**Exercise aim**
Look through the listing below for the line containing "left shoulder: (214, 259)". Copy it and each line after it up to and including the line containing "right front paw: (906, 1146)", exactly, leaving out pictures.
** Data supplied follows **
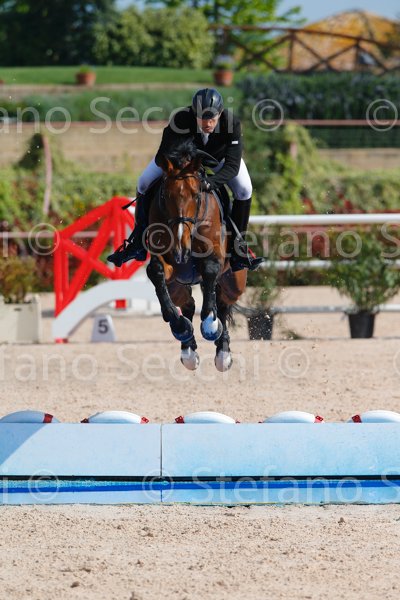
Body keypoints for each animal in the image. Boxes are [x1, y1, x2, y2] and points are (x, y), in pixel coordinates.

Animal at [145, 139, 247, 372]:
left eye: (197, 194)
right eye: (165, 195)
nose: (181, 247)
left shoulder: (214, 259)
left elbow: (209, 273)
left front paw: (210, 324)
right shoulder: (168, 265)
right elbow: (156, 271)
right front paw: (178, 325)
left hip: (235, 282)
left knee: (223, 302)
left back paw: (222, 353)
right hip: (177, 285)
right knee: (188, 303)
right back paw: (188, 348)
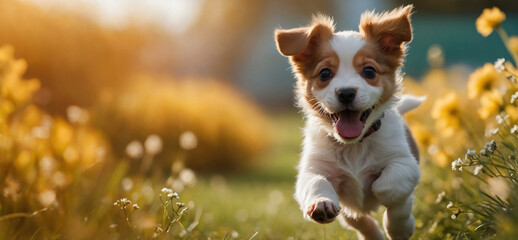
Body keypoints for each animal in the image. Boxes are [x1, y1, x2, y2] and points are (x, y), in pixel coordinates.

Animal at [276, 4, 422, 239]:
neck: (354, 145)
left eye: (369, 71)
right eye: (325, 73)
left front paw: (389, 207)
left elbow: (390, 186)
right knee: (357, 220)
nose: (345, 93)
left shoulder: (406, 163)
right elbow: (315, 182)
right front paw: (321, 203)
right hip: (346, 213)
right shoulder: (312, 169)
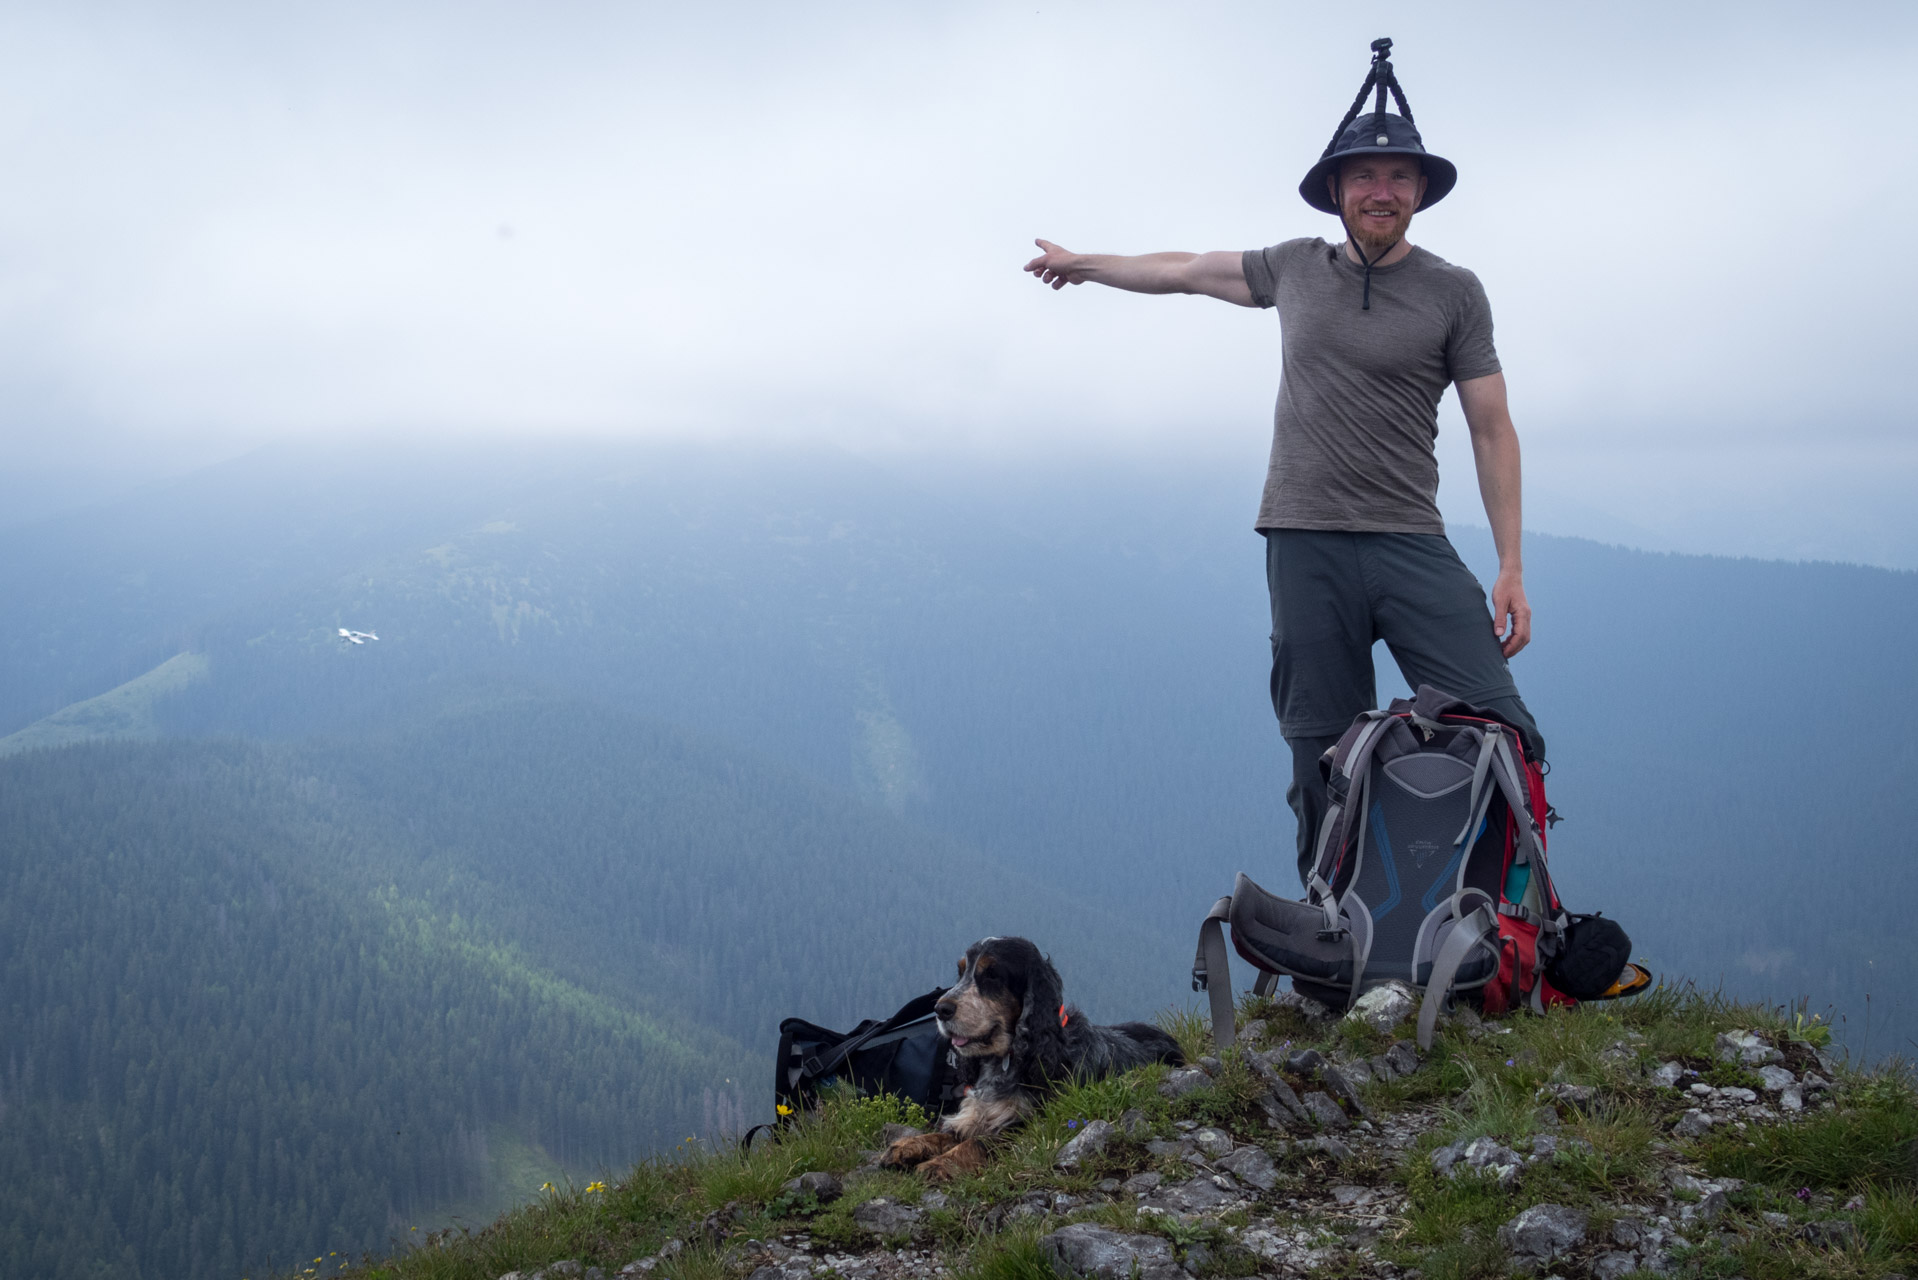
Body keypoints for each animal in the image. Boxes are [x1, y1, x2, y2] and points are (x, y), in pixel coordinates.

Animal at [882, 932, 1181, 1182]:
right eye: (960, 972)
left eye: (992, 975)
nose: (940, 1009)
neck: (1006, 1060)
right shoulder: (975, 1114)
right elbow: (945, 1133)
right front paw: (906, 1146)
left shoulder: (1029, 1126)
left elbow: (979, 1142)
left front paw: (939, 1164)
** End of Data supplied **
**Output of the exercise**
left shoulder: (214, 259)
left elbow: (209, 273)
left front paw: (210, 324)
right shoulder: (168, 265)
right elbow: (156, 271)
right front paw: (178, 325)
left hip: (235, 282)
left knee: (223, 302)
left back paw: (222, 353)
right hip: (177, 285)
right knee: (188, 303)
right back paw: (188, 348)
Body keypoints for each animal in the image. Boxes are [x1, y1, x2, y2] and points are (x, y), in pixel coordinates.

Animal at [276, 4, 422, 239]:
neck: (354, 145)
left eye: (369, 71)
right eye: (325, 73)
left front paw: (389, 207)
left elbow: (390, 186)
right knee: (357, 220)
nose: (345, 93)
left shoulder: (406, 163)
right elbow: (315, 182)
right front paw: (321, 203)
right hip: (346, 213)
right shoulder: (312, 169)
Body keypoints for each animal in the image. Boxes are [x1, y1, x2, y2] and points are (x, y), in pixel coordinates.

Animal at [882, 932, 1181, 1182]:
right eye: (960, 972)
left eye: (992, 975)
nose: (940, 1009)
neck: (1006, 1060)
right shoulder: (975, 1114)
right elbow: (945, 1133)
right front paw: (906, 1146)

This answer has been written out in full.